ミルテアの怒り

 甘い香りがキッチンいっぱいに広がる。

 焼き上がったパウンドケーキを見て、メリーアンは満足げに頷いた。


「私、いつも火加減が強すぎたのね。もう同じ轍は踏まないわよ」


 焼きたてのパウンドケーキに、そっとナイフを入れる。

 はらりと一切れ倒れたパウンドケーキには、チョコレートの綺麗なマーブル模様が入っていた。


「ルルルの好きなものはパウンドケーキ。パブの好きなものは、チョコレート」


 単純な話だ。

 だからマグノリアは、二人を同時に呼び出すときはマーブルパウンドケーキを持っていったのだろう。

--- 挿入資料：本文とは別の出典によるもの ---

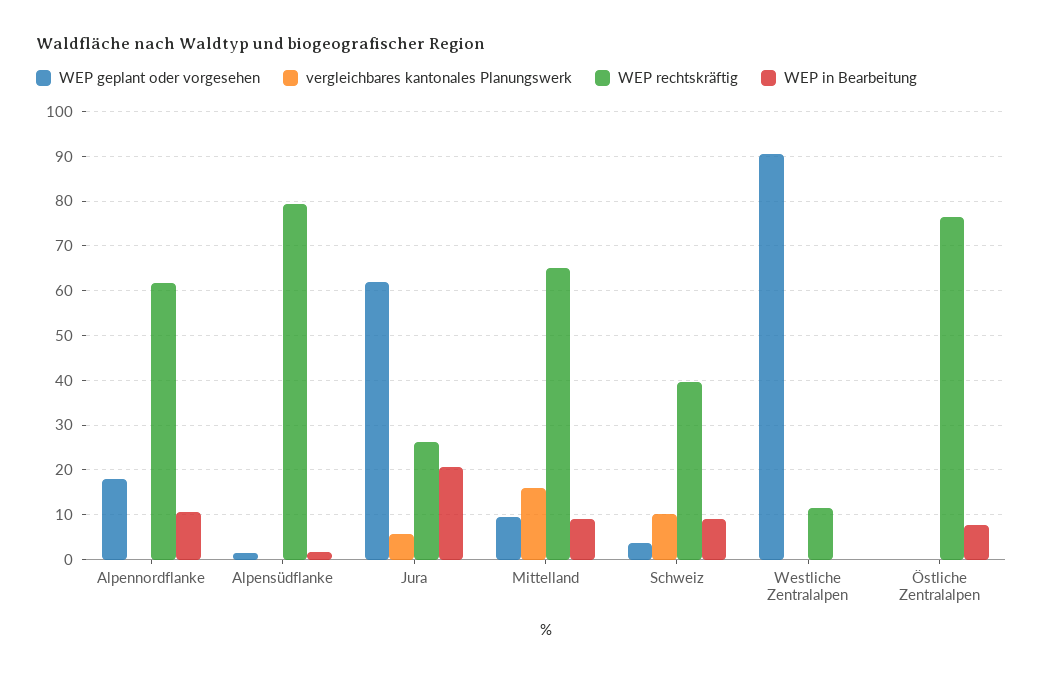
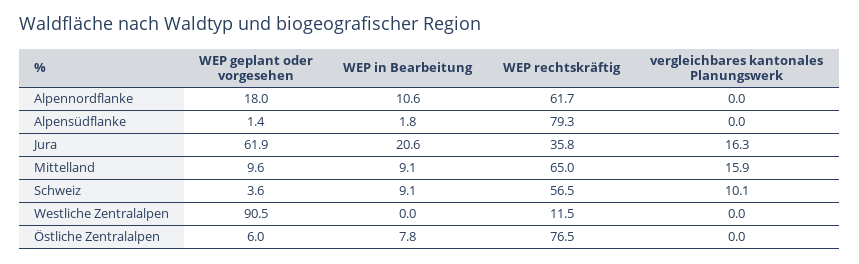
  {
    "WEP geplant oder vorgesehen": {
      "Alpennordflanke": 18,
      "Alpensüdflanke": 1.4,
      "Jura": 61.9,
      "Mittelland": 9.6,
      "Schweiz": 3.6,
      "Westliche Zentralalpen": 90.5,
-     "Östliche Zentralalpen": 0
+     "Östliche Zentralalpen": 6
    },
    "vergleichbares kantonales Planungswerk": {
      "Alpennordflanke": 0,
      "Alpensüdflanke": 0,
-     "Jura": 6,
+     "Jura": 16.3,
      "Mittelland": 15.9,
      "Schweiz": 10.1,
      "Westliche Zentralalpen": 0,
      "Östliche Zentralalpen": 0
    },
    "WEP rechtskräftig": {
      "Alpennordflanke": 61.7,
      "Alpensüdflanke": 79.3,
-     "Jura": 26,
+     "Jura": 35.8,
      "Mittelland": 65,
-     "Schweiz": 40,
+     "Schweiz": 56.5,
      "Westliche Zentralalpen": 11.5,
      "Östliche Zentralalpen": 76.5
    },
    "WEP in Bearbeitung": {
      "Alpennordflanke": 10.6,
      "Alpensüdflanke": 1.8,
      "Jura": 20.6,
      "Mittelland": 9.1,
      "Schweiz": 9.1,
      "Westliche Zentralalpen": 0,
      "Östliche Zentralalpen": 7.8
    }
  }

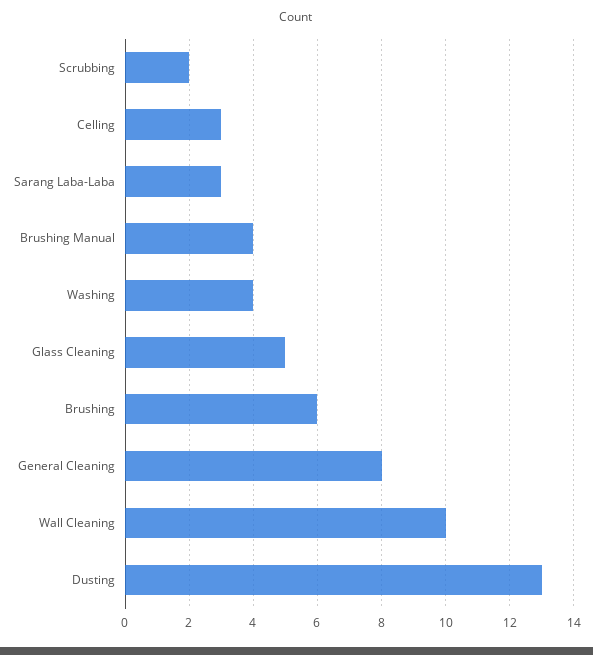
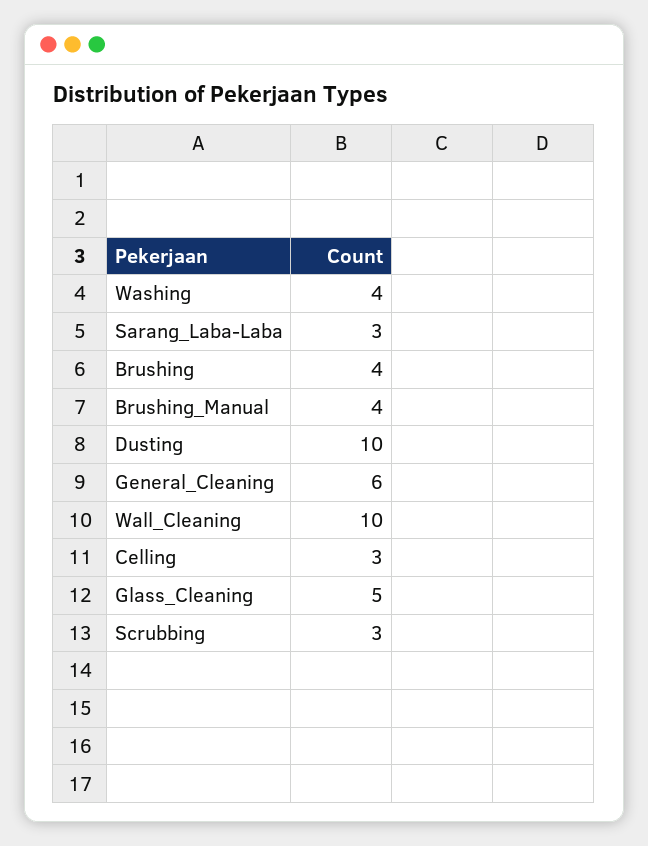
  {
-   "Scrubbing": 2,
+   "Scrubbing": 3,
    "Celling": 3,
    "Sarang Laba-Laba": 3,
    "Brushing Manual": 4,
    "Washing": 4,
    "Glass Cleaning": 5,
-   "Brushing": 6,
+   "Brushing": 4,
-   "General Cleaning": 8,
+   "General Cleaning": 6,
    "Wall Cleaning": 10,
-   "Dusting": 13
+   "Dusting": 10
  }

 その出来に満足していると、扉からひょこっとミルテアが顔を出した。


「ふわぁ、いい匂いですね」


「パウンドケーキを焼いたの。ちょっと味見してみる?」


「いいんですか?」


「もちろん」


 二人でパウンドケーキを味見する。

 もきゅもきゅとパウンドケーキを頬張っていたミルテアの顔が、輝いた。


「すごく美味しいですっ! メリーアンさん、お菓子作りが上手になったんですね!」


「火加減を覚えたのよ。もう消し炭になんかしないわ」


 ふふ、とメリーアンは少し得意げに笑う。

 苦手だと思っていたことも、案外練習が足りなかっただけだったりするのかもしれない。しばらく二人でパウンドケーキを食べていると、ミルテアがなぜかモジモジとし始めた。


「? どうかしたの?」


「あの……私、メリーアンさんに謝りたいことがあって」


「?」


 先を促すと、ミルテアはパッと頭を下げた。


「ごめんなさい。実は午前中、メリーアンさんと、その……婚約者さんの話、祭壇の裏を掃除しているときに、聞いてしまったんです」


 メリーアンもたまに掃除を手伝うので、祭壇の裏が倉庫のような空間になっているのは知っていた。

 メリーアンは肩をすくめた。


「顔を上げて、ミルテア。聞かれたって構わないわ。別に誰に秘密にしているわけでもないし」


 ミルテアは顔を上げると、気まずそうに謝罪した。


「なんだか込み入った話を聞いちゃって……私、メリーアンさんの私情に結構首を突っ込んじゃった気がして、申し訳ないなって。でも……」


「? でも?」


「あの人、最低ですね!」


 頬をパンパンに膨らませるミルテアに、思わずメリーアンは苦笑してしまった。


「でしょ? なかなかのクズよ、私の婚約者だった人は」


「……それでメリーアンさんがずっと落ち込んでいたのかと思うと、なんだか腹が立ってきちゃって」


 本気で怒っているミルテアに、メリーアンはなぜか心がじんわりとあたたかくなった。